La chambre criminelle du tribunal de première instance de Tunis a rendu, dans la soirée du 24 février, son verdict dans l’affaire liée au décès de l’ancien député Jilani Daboussi. À l’issue des débats, la juridiction a condamné Noureddine Bhiri et Mondher Lounissi à quatre ans de prison ferme chacun.
Trois heures de plaidoiries avant le verdict
Après l’interrogatoire des accusés et plus de trois heures de plaidoiries, le tribunal a tranché dans ce dossier sensible, qui porte sur les circonstances entourant le décès de l’ancien parlementaire.
La chambre criminelle a retenu une peine de quatre ans d’emprisonnement contre les deux principaux accusés, estimant les éléments du dossier suffisants pour engager leur responsabilité pénale.
Peines avec sursis pour deux autres prévenus
La juridiction a également prononcé deux ans de prison avec sursis à l’encontre d’un ancien procureur général retraité ainsi que d’un médecin ayant exercé à la prison civile de Mornaguia.
Ces condamnations interviennent dans le cadre des responsabilités présumées liées au suivi judiciaire et médical du défunt.
Mekki retiré du dossier
En revanche, Abdellatif Mekki a été retiré de la procédure. Le tribunal a pris acte de son recours devant la Cour de cassation contre la décision de la chambre d’accusation, ce qui suspend son implication directe dans cette phase du procès.
L’affaire liée au décès de Jilani Daboussi a suscité de vives réactions depuis son ouverture, en raison de la dimension politique des personnalités impliquées et du contexte dans lequel les faits se sont produits.

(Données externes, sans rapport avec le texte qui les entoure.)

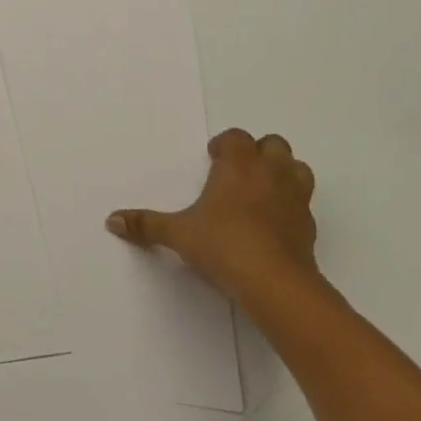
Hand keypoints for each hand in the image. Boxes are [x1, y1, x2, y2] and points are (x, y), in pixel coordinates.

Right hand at [107, 129, 319, 298]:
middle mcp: (270, 172)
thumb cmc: (223, 244)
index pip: (236, 137)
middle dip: (258, 152)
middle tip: (238, 172)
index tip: (213, 157)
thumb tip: (111, 220)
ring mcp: (295, 197)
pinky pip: (303, 204)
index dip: (225, 144)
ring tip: (262, 191)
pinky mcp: (309, 226)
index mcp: (238, 164)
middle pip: (273, 144)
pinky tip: (274, 224)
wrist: (275, 282)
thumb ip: (146, 224)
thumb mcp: (178, 234)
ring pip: (297, 168)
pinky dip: (291, 206)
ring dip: (282, 173)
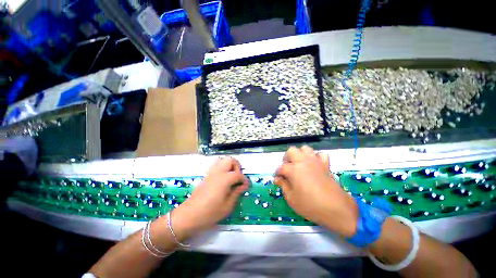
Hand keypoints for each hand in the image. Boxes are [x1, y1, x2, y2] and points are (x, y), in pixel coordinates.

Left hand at [171, 157, 248, 239]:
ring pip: (222, 160)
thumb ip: (236, 193)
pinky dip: (222, 168)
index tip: (246, 186)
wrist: (189, 215)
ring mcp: (211, 173)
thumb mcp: (227, 206)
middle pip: (230, 160)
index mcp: (224, 179)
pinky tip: (223, 180)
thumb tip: (244, 185)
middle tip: (238, 178)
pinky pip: (216, 166)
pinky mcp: (206, 176)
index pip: (238, 174)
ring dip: (229, 166)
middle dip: (237, 166)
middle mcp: (218, 172)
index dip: (244, 180)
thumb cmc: (210, 213)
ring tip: (231, 177)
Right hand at [275, 146, 357, 237]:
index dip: (277, 173)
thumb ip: (283, 186)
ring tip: (299, 164)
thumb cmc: (310, 205)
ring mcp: (315, 161)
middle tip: (287, 168)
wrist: (336, 209)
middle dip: (286, 158)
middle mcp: (303, 162)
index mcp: (293, 170)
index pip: (281, 167)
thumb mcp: (291, 198)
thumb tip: (277, 179)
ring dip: (300, 154)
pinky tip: (314, 165)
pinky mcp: (325, 165)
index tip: (277, 178)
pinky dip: (316, 157)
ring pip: (305, 148)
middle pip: (291, 151)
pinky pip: (321, 155)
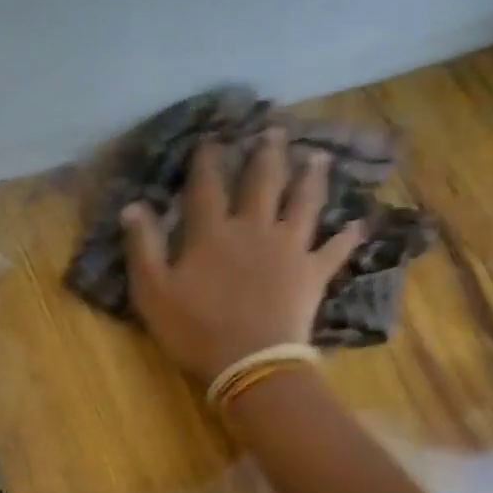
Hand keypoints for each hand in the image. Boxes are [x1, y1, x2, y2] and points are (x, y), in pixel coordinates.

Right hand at [122, 129, 364, 381]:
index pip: (208, 187)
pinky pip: (334, 251)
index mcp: (213, 234)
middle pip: (263, 183)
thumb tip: (133, 205)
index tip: (211, 138)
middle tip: (275, 129)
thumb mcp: (153, 292)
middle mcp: (254, 230)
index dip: (208, 161)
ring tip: (318, 157)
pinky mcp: (313, 274)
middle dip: (267, 154)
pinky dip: (347, 237)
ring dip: (311, 178)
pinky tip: (359, 224)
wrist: (250, 363)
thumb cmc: (196, 330)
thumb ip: (143, 247)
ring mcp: (289, 249)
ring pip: (303, 204)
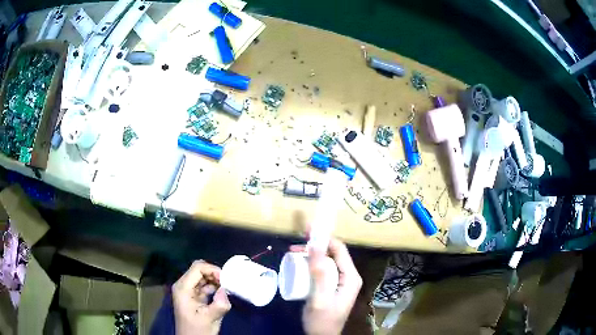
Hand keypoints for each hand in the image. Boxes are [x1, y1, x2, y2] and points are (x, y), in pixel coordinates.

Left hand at [173, 260, 230, 334]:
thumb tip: (226, 290)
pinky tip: (222, 293)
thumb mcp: (209, 318)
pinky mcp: (193, 296)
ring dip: (215, 280)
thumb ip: (219, 304)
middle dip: (215, 274)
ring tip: (227, 288)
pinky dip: (214, 286)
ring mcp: (188, 290)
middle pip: (199, 269)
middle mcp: (183, 285)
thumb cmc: (197, 330)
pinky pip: (204, 285)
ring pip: (202, 276)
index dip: (212, 270)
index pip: (197, 268)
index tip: (226, 280)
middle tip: (228, 283)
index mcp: (183, 288)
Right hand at [290, 238, 362, 334]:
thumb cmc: (322, 320)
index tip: (306, 231)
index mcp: (350, 277)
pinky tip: (299, 265)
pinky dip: (310, 264)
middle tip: (295, 245)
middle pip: (332, 254)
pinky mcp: (331, 287)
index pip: (339, 249)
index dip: (324, 237)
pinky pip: (322, 270)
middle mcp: (347, 276)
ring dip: (310, 255)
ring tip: (293, 254)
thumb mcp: (320, 297)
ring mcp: (339, 282)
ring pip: (326, 261)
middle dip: (314, 246)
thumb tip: (316, 244)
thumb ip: (319, 272)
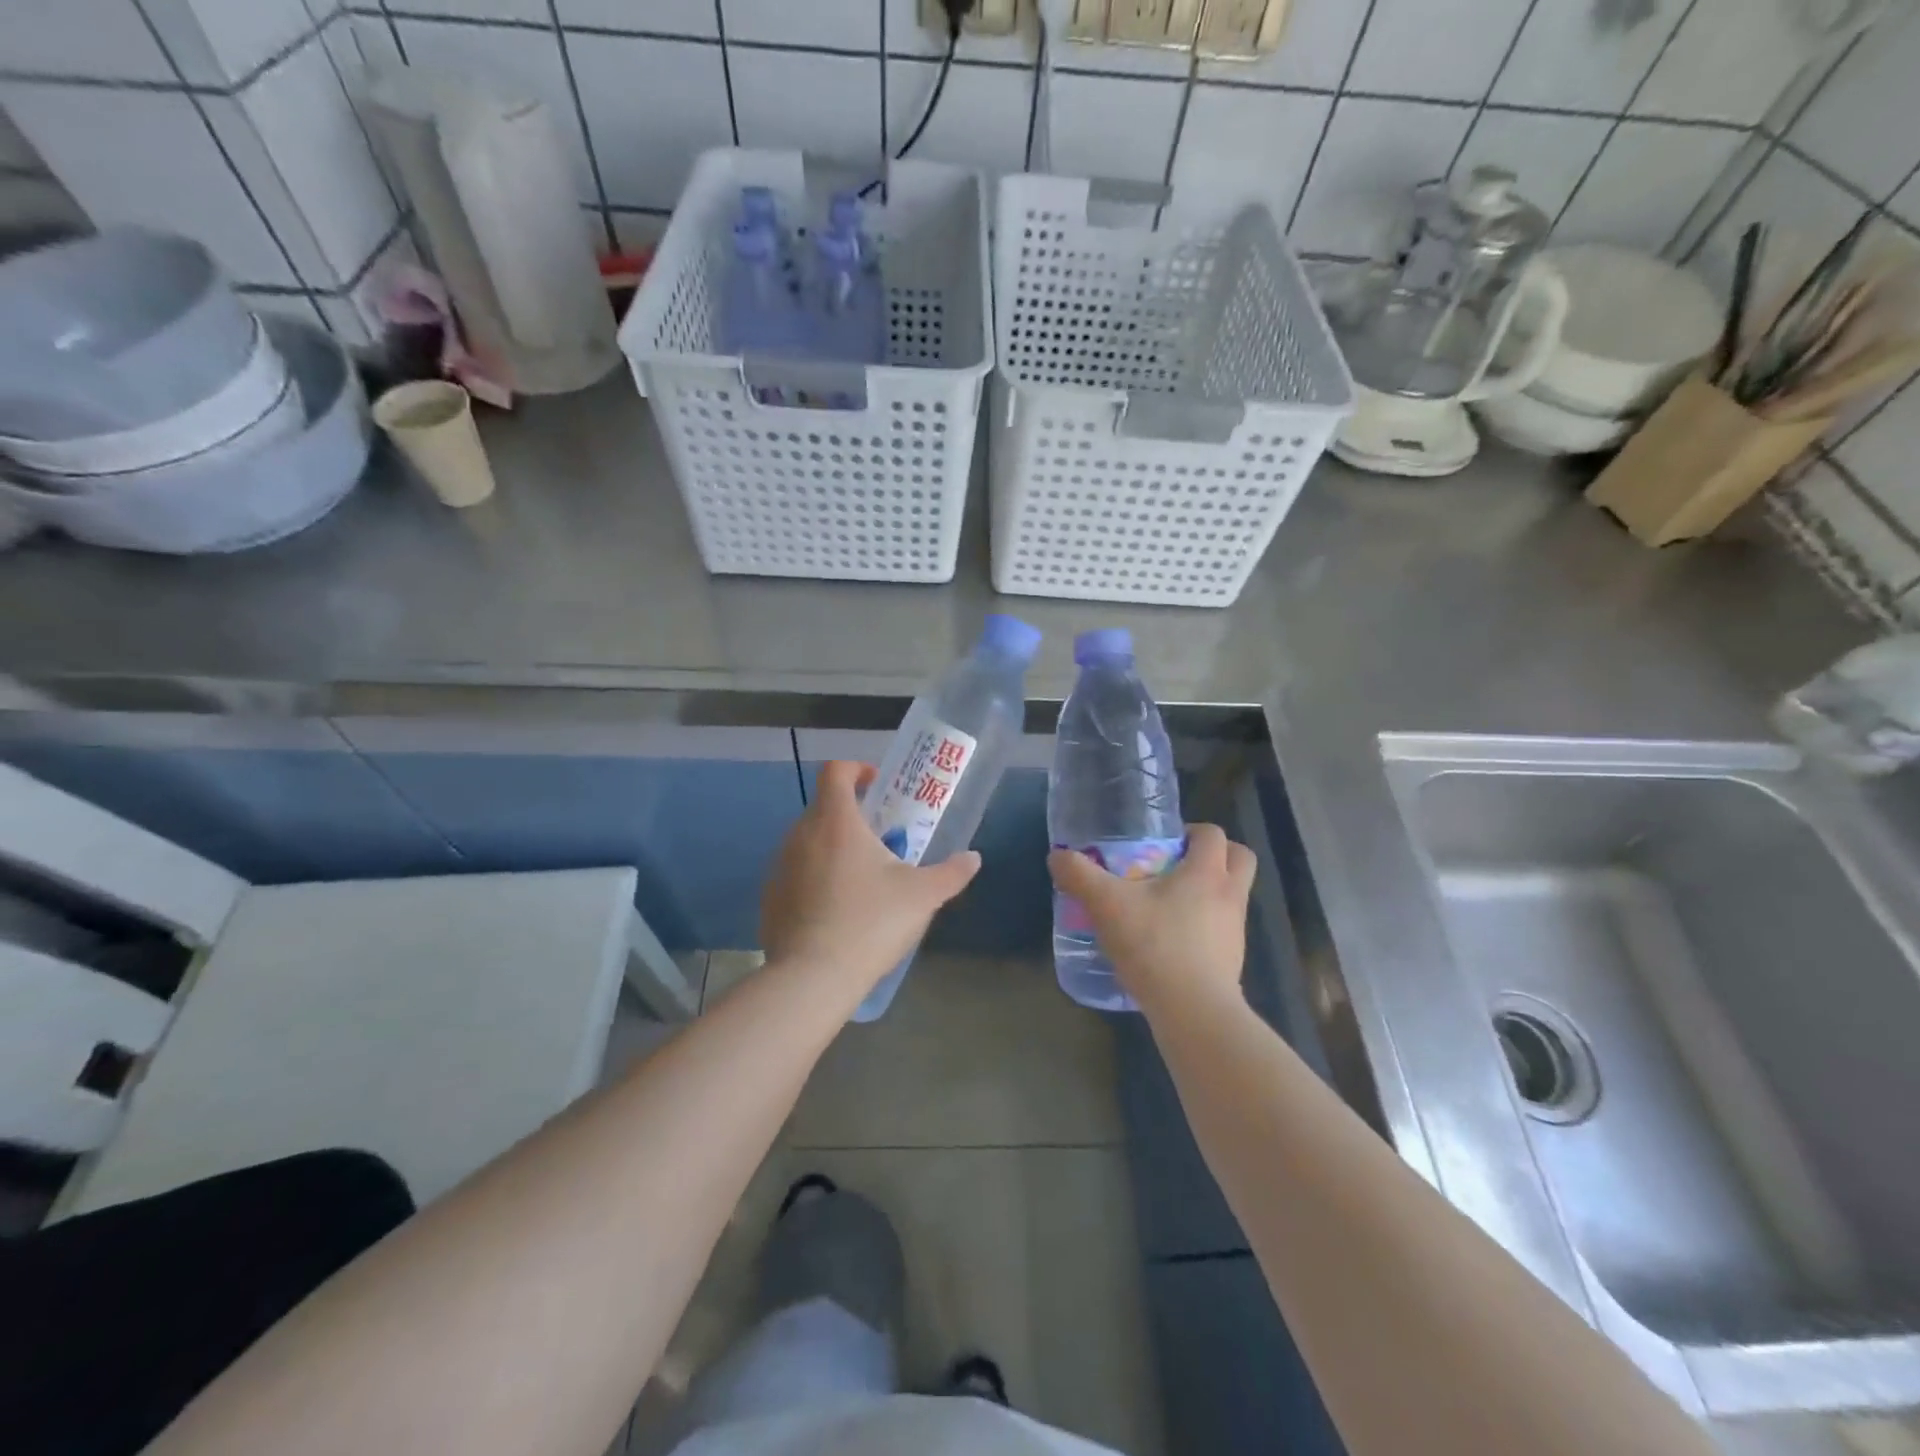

Le jugement rendu ce soir marque une étape majeure dans ce dossier judiciaire, même si d’éventuels recours pourraient encore prolonger la procédure.
Un dossier à forte portée politique
Dans cette affaire, qui remonte à 2014 Noureddine Bhiri et Mondher Lounissi, président intérimaire d’Ennahdha étaient poursuivis pour plusieurs chefs d’accusation graves, notamment la tentative de meurtre avec préméditation, la torture et les mauvais traitements infligés par un agent public dans l’exercice de ses fonctions.
Jilani Daboussi est l’ancien maire de Tabarka. Incarcéré en octobre 2011 pour une affaire d’escroquerie et de spoliation de biens immobiliers sous l’ère Ben Ali, il avait été libéré après 30 mois, en 2014.
Mais Jilani Daboussi, est décédé quelques heures après sa remise en liberté d’un arrêt cardiaque. Son fils, avait évoqué un complot, mais l’affaire avait été enterrée.
Le 10 janvier 2022, la Cour d’appel de Tunis avait ouvert une enquête sur les circonstances de décès de Jilani Daboussi qui était diabétique et sous dialyse péritonéale. A l’époque, son fils, Sami, n’hésitait pas à accuser quelques juges et le médecin traitant de son père, ainsi que Noureddine Bhiri, ancien ministre de la Justice, et Abdeltif Mekki, ancien ministre de la Santé.